A feu et à  sang

La diffusion d’un extrait de treize minutes de « L’innocence des musulmans » enflamme de nombreux pays musulmans, comme attendu.

La diffusion d’un extrait de treize minutes de « L’innocence des musulmans » enflamme de nombreux pays musulmans, comme attendu. De fait, l’œuvrette, immensément inesthétique, n’est rien d’autre qu’un déversement de fiel sur l’islam et une suite abjecte de calomnies du Prophète.

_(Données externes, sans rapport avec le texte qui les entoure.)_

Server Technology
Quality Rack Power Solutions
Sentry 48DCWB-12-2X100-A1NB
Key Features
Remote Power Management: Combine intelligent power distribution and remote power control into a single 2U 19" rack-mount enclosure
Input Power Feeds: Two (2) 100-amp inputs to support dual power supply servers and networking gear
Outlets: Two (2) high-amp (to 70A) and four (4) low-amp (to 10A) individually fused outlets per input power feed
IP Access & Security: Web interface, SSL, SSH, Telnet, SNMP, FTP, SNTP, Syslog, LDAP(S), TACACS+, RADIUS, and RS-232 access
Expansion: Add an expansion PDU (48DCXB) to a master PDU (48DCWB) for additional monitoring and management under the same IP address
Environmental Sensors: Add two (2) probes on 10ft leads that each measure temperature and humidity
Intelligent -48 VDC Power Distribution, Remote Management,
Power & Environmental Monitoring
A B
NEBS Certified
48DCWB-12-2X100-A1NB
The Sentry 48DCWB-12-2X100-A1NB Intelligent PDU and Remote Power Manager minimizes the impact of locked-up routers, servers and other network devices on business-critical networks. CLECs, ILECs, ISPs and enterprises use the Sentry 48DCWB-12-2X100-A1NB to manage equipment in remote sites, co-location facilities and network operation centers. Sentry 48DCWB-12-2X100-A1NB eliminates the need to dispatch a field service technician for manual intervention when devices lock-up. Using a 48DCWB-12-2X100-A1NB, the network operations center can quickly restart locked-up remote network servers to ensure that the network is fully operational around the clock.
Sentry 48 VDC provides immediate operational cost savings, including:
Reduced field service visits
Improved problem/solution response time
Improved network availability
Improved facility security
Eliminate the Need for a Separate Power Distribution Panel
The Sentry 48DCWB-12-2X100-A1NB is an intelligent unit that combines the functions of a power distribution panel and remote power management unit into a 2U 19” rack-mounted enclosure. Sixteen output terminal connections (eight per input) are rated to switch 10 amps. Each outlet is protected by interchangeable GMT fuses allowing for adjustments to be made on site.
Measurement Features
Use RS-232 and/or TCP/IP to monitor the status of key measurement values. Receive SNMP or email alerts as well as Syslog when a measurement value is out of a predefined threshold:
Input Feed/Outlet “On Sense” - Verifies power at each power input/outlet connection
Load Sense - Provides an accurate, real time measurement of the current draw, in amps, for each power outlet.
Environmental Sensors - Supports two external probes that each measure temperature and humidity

Pour l’heure, les conditions de production de ce brûlot incendiaire restent nimbées d’obscurité : les comédiens s’estiment des dindons de la farce, ils auraient été dupés, croyant naïvement figurer dans une innocente série Z, dont les réparties ont été, du reste, doublées après le tournage ; après avoir clamé triomphalement qu’il était l’auteur et le réalisateur de cette chose vile, un certain Sam Bacile prétend désormais qu’il en fut «seulement» le producteur. Ce qui ne le dédouane guère de l’affront, d’autant que Sam Bacile n’est qu’un des pseudonymes qu’aime à porter un escroc notoire du nom de Nakoula Basseley Nakoula, copte extrémiste, acquis à la noire cause du pasteur Terry Jones, qui a dû ajourner, à deux reprises, son odieux dessein de détruire par le feu, publiquement, des exemplaires du Coran. Sam Bacile appartient à un de ces groupuscules qui, aveuglés par l’islamophobie, ne manient d’autre arme que celle d’une propagande haineuse, dont ils mesurent parfaitement les effets mortifères. Les protestations contre «L’innocence des musulmans» ont déjà fait une dizaine de morts et le carnage est loin d’être fini. A cause d’un opus méprisable.